▶ [Assignment] Find the line holding "footstool: none [550,581,621,658]" in the entries below. Give it again exactly, along with every line after it up to and including the line holding "jar: present [718,770,795,921]".

▶ [Bounding box coordinates]
========================================================================

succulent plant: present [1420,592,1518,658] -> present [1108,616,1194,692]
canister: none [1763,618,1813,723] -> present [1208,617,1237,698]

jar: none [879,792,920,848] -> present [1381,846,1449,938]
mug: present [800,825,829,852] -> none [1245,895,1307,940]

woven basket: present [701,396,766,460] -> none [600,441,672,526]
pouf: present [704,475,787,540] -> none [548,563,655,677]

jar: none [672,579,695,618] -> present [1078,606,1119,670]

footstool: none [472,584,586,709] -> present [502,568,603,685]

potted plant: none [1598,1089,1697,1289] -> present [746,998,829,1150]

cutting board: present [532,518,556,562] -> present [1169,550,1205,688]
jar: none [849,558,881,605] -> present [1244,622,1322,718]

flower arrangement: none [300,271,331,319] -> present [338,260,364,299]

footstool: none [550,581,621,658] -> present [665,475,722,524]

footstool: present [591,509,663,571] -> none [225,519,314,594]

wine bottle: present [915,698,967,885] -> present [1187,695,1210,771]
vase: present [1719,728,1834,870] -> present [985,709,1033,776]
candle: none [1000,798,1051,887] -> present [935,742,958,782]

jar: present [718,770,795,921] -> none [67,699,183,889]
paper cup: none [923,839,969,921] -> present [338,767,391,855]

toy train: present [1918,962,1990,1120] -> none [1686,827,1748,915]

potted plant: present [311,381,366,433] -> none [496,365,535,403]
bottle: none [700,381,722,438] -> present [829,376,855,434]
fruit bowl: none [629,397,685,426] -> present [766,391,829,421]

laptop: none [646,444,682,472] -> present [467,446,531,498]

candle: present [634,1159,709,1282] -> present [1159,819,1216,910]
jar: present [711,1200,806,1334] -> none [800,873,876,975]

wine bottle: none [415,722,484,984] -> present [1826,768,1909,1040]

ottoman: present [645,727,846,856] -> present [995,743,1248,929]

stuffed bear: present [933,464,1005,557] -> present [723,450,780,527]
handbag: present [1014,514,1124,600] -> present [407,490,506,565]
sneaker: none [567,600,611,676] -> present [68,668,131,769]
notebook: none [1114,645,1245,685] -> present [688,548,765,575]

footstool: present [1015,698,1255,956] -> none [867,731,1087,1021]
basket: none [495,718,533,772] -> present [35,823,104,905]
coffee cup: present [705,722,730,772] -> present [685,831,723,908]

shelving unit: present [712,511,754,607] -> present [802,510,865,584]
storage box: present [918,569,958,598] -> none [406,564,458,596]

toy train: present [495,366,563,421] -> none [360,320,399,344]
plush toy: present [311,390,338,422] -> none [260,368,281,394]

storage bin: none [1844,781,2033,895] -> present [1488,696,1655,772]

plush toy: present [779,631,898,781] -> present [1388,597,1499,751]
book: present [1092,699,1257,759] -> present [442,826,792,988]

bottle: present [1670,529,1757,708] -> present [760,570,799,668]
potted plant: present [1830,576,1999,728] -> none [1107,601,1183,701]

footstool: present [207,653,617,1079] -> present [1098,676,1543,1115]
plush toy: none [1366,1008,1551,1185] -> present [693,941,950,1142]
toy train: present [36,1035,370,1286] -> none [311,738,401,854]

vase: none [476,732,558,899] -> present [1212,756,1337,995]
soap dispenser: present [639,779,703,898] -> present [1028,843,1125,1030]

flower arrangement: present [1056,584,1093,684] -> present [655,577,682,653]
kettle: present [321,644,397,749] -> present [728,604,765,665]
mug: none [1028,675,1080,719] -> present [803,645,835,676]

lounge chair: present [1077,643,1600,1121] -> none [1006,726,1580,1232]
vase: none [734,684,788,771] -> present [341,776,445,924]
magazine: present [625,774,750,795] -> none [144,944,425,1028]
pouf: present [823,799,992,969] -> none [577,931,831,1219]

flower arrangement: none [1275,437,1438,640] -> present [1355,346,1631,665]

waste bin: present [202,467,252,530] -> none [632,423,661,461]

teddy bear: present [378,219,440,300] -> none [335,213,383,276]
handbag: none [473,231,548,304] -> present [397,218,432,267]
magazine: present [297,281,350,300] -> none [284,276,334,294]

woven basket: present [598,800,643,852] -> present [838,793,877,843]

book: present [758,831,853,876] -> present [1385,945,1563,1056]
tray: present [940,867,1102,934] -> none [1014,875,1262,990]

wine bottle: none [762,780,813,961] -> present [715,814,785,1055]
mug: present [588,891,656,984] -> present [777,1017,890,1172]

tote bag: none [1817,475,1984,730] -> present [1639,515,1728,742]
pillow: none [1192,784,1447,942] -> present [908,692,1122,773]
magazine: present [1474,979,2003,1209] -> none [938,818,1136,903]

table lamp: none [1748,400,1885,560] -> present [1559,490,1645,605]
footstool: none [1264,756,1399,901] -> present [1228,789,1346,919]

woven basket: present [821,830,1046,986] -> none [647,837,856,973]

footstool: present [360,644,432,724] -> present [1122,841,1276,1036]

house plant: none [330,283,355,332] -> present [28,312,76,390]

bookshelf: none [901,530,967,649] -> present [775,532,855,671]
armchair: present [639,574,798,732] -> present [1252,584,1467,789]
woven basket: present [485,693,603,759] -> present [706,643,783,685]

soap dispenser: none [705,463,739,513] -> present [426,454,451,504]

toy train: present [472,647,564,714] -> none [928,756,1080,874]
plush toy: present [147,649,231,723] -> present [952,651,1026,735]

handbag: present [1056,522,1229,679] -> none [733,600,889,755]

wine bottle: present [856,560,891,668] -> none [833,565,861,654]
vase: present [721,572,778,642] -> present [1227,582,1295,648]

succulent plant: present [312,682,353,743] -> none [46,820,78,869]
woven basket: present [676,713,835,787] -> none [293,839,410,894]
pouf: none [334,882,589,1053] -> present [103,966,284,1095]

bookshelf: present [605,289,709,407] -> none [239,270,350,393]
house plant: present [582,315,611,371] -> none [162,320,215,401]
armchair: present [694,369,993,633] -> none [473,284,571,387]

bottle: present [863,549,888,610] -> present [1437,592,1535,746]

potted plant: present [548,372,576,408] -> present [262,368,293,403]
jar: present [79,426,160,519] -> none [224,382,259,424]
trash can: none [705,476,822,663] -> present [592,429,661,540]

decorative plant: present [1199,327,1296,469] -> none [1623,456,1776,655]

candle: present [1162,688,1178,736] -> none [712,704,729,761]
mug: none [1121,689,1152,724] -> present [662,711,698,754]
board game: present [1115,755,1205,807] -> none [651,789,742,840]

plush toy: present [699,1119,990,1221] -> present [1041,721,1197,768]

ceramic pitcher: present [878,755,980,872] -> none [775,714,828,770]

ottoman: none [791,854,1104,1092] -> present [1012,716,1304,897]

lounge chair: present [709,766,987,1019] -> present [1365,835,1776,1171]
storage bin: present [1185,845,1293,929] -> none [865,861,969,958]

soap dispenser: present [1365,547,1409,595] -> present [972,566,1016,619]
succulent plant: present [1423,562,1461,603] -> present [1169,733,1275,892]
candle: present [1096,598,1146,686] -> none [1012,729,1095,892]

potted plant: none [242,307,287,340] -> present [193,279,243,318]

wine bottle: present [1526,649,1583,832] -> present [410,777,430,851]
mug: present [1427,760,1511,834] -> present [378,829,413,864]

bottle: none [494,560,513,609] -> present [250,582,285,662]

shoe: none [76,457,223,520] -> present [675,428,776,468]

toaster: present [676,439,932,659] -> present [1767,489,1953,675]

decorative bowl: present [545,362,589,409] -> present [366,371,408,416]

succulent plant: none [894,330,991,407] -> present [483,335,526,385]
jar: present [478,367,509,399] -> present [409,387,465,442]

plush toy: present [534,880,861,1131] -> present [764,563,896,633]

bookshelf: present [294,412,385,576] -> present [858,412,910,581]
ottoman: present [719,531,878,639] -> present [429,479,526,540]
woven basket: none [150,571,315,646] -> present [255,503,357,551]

========================================================================

▶ [Task result]
footstool: none [550,581,621,658] -> present [665,475,722,524]

footstool: present [591,509,663,571] -> none [225,519,314,594]

wine bottle: present [915,698,967,885] -> present [1187,695,1210,771]
vase: present [1719,728,1834,870] -> present [985,709,1033,776]
candle: none [1000,798,1051,887] -> present [935,742,958,782]

jar: present [718,770,795,921] -> none [67,699,183,889]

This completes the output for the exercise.